** START OF Selected excerpt **

Though technologies for the highly selective reduction of CO2 to formate have been realized for bismuth-based catalysts, several challenges remain that hinder their commercialization. Further advancements are essential for improving the stability of Bi-based catalysts for industrial applications. The development of in situ characterization techniques is required to be compatible with high current densities, which would provide insights into the kinetics of the CO2 reduction reaction (CO2RR) to facilitate the identification of key intermediates for real-world applications. Economic evaluations are vital for assessing the CO2RR in terms of the cost and efficacy of the CO2 reduction process. A research team has highlighted recent developments and proposed viable future directions, with their work being published in the journal Industrial Chemistry & Materials on 04 Dec 2024. The main goal of this feature article is to provide readers with the latest research progress and current challenges of CO2RR using Bi-based catalysts.
Deeper research into scalable synthesis techniques and cost-effective catalyst design is required for large-scale applications. In this feature article, a team led by Professors Aicheng Chen and Jacek Lipkowski from the University of Guelph, Canada, articulate the recent development of Bi-based catalysts for CO2RR from the viewpoints of synthesis methods and approaches that culminate in advanced performance. They also focus on in situ FTIR and Raman spectroscopic studies to decipher the mechanisms behind CO2 reduction. Further, recent progress in the electrochemical reduction of CO2 from an industrial perspective is discussed.
Bismuth nanosheets (Bi NSs) exhibit high activity and selectivity for formate formation due to their ample reactive sites for the CO2RR. Recently, the in situ (electro)chemical transformation of Bi-containing pre-catalysts has gained considerable interest for the synthesis of Bi NS catalysts. It should be noted that the attributes of initial Bi-based precursors such as morphologies, particle sizes, thicknesses, and compositions might alter the activities of Bi-based catalysts. Bi-containing metal-organic frameworks (MOFs) have also been utilized as pre-catalysts for further reconstruction to form highly active and selective Bi-based nanomaterials for the CO2RR.
Defect engineering has been employed to enhance the catalytic performance of the Bi-based catalysts. The creation of grain boundaries, edge sites, and amorphous phases, as well as the introduction of oxygen vacancies have been reported to enhance their activity and selectivity across a wide potential window. It has been revealed that defect engineering can reduce the formation energy of *OCHO intermediates, as the most energetically favored reaction pathway for the generation of formate. Moreover, electrocatalytic selectivity has been improved by Bi-based bimetallic catalysts such as CuBi, SnBi, BiIn, and ZnBi. This improvement might be ascribed to the enhanced stabilization of the key *OCHO intermediate.
Gaining insights into the in situ reconstruction of Bi-based catalysts during CO2RR is essential for a deeper elucidation of their performance. For instance, in situ Raman spectroscopic studies have shown that bismuth subcarbonate (Bi2O2CO3) forms during the CO2RR, which potentially serves as the active phase in formate production. In addition to investigating structural evolution, it is essential to detect key intermediates and clarify reaction pathways to fully grasp the reaction kinetics involved. Thus, an in situ electrochemical FTIR technique has been employed to monitor the reaction progress and identify intermediates.

** END OF Selected excerpt **

To-do list
(A) Print the passage on bismuth catalysts for CO2 reduction from "Defect engineering has" to "key *OCHO intermediate.".
(B) Rewrite the listing from the line with "blue L-shape: moved 5 px right, 2 px up" to the line with "brown line: moved 3 px right, 1 px down", changing "pink arrow" to "magenta arrow" and nothing else. Leave out the picture lines.
The passage on bismuth catalysts has no connection to the listing that comes after it.

** START OF Given data **

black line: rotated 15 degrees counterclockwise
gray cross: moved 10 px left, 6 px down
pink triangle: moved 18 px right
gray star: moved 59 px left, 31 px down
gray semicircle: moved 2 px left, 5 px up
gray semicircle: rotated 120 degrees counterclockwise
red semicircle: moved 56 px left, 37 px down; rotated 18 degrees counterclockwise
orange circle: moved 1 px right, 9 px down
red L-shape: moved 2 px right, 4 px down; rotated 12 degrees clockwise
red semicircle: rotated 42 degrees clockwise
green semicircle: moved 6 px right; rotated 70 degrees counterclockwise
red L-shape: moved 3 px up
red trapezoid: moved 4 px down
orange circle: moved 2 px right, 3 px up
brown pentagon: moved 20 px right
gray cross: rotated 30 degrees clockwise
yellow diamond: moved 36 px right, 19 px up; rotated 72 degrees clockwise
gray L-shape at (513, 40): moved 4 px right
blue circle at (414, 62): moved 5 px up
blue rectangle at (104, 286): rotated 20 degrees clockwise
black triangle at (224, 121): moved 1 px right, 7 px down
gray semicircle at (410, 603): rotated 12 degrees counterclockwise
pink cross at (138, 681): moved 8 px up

** END OF Given data **
** START OF Given data **

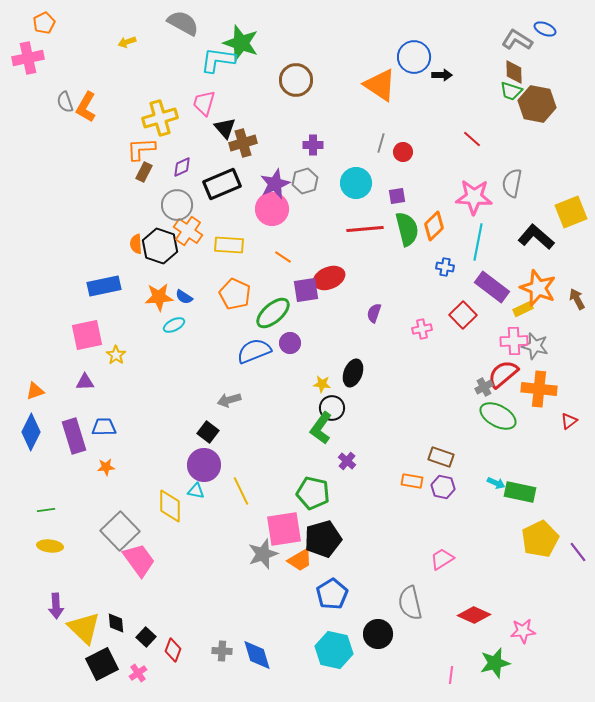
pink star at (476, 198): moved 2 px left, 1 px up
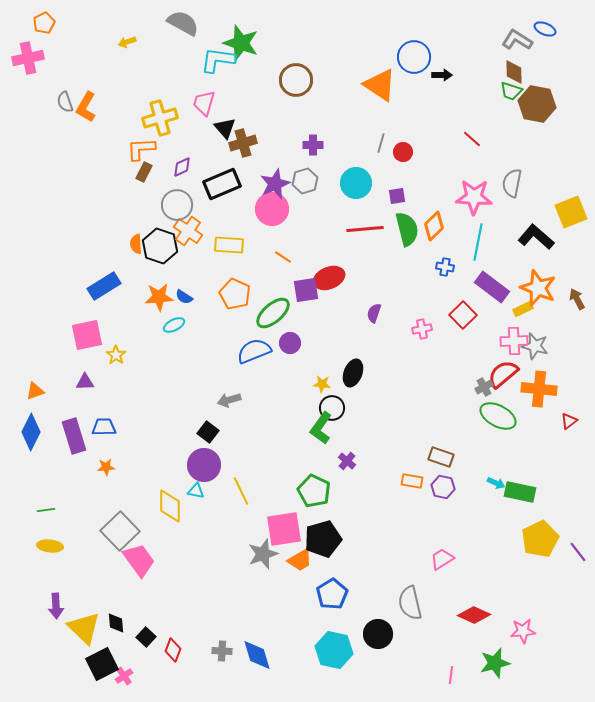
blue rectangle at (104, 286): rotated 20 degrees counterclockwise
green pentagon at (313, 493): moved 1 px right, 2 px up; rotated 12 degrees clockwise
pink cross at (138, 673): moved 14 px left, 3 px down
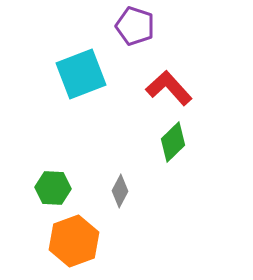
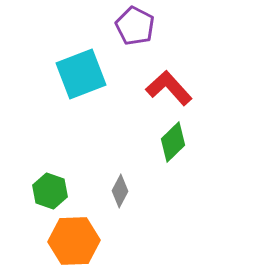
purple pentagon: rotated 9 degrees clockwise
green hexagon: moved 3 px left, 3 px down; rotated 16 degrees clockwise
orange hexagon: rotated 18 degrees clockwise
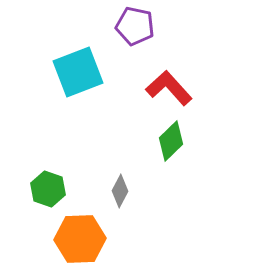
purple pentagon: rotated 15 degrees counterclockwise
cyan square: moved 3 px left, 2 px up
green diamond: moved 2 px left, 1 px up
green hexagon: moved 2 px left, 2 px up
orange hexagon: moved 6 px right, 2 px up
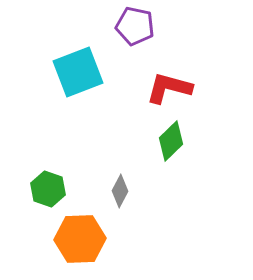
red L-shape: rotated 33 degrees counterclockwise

** END OF Given data **
** START OF Given data **

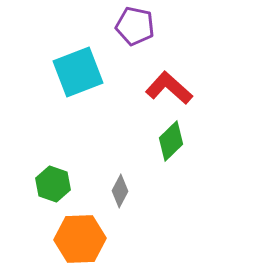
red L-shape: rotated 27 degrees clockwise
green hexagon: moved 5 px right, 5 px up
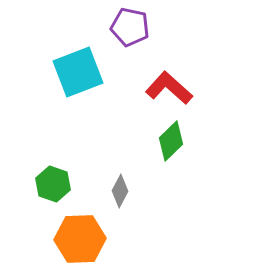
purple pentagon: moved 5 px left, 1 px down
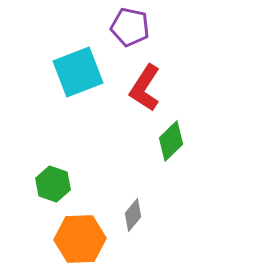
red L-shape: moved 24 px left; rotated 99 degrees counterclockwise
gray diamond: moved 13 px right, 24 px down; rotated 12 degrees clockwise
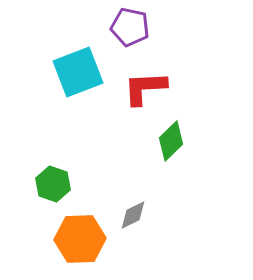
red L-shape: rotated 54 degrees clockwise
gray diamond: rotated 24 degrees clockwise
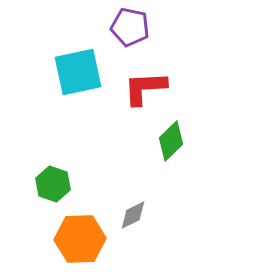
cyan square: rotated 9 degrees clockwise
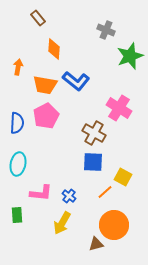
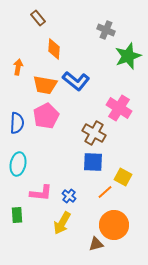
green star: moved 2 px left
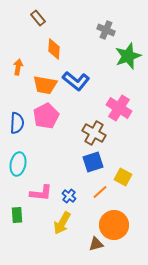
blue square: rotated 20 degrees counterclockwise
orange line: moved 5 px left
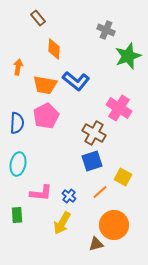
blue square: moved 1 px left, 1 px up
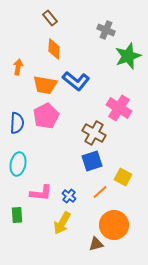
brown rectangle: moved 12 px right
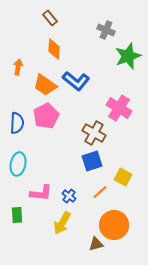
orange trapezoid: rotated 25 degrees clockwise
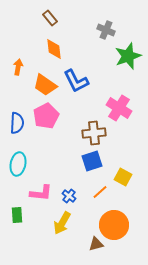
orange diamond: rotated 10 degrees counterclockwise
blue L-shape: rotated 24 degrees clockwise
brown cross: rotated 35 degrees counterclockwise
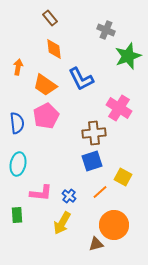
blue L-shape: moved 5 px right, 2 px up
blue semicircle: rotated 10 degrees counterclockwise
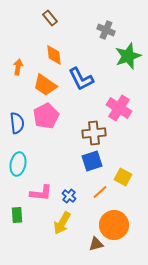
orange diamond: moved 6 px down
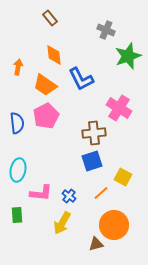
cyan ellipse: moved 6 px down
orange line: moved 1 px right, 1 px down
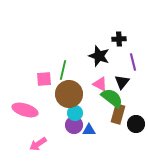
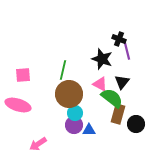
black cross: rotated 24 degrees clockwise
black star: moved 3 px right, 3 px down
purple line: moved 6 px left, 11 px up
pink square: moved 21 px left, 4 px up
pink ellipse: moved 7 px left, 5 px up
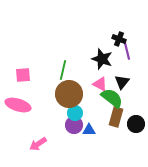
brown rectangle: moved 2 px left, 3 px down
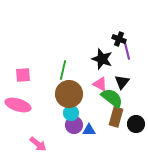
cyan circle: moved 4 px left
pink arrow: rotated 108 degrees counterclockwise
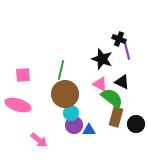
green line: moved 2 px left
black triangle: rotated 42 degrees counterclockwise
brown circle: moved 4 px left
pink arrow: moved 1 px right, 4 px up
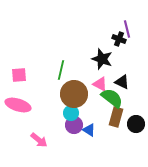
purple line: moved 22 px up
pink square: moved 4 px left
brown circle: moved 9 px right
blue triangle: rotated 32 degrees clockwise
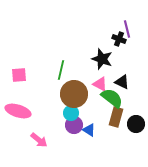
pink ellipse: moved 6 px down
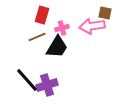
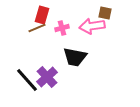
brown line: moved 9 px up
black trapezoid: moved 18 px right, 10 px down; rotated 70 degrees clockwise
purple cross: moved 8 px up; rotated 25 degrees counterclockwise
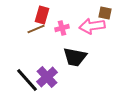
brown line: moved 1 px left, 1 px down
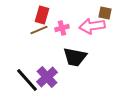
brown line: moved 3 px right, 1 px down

** END OF Given data **

Results by task
(A)
Defect engineering has been employed to enhance the catalytic performance of the Bi-based catalysts. The creation of grain boundaries, edge sites, and amorphous phases, as well as the introduction of oxygen vacancies have been reported to enhance their activity and selectivity across a wide potential window. It has been revealed that defect engineering can reduce the formation energy of *OCHO intermediates, as the most energetically favored reaction pathway for the generation of formate. Moreover, electrocatalytic selectivity has been improved by Bi-based bimetallic catalysts such as CuBi, SnBi, BiIn, and ZnBi. This improvement might be ascribed to the enhanced stabilization of the key *OCHO intermediate.

(B)
blue L-shape: moved 5 px right, 2 px up
blue semicircle: rotated 10 degrees counterclockwise
orange diamond: moved 6 px down
cyan ellipse: moved 6 px down
orange line: moved 1 px right, 1 px down
black cross: rotated 24 degrees clockwise
black star: moved 3 px right, 3 px down
purple line: moved 6 px left, 11 px up
pink square: moved 21 px left, 4 px up
pink ellipse: moved 7 px left, 5 px up
brown rectangle: moved 2 px left, 3 px down
cyan circle: moved 4 px left
magenta arrow: rotated 108 degrees counterclockwise
green line: moved 2 px left
black triangle: rotated 42 degrees counterclockwise
brown circle: moved 4 px left
magenta arrow: moved 1 px right, 4 px up
purple line: moved 22 px up
pink square: moved 4 px left
brown circle: moved 9 px right
blue triangle: rotated 32 degrees clockwise
pink ellipse: moved 6 px down
brown line: moved 9 px up
black trapezoid: moved 18 px right, 10 px down; rotated 70 degrees clockwise
purple cross: moved 8 px up; rotated 25 degrees counterclockwise
brown line: moved 1 px left, 1 px down
brown line: moved 3 px right, 1 px down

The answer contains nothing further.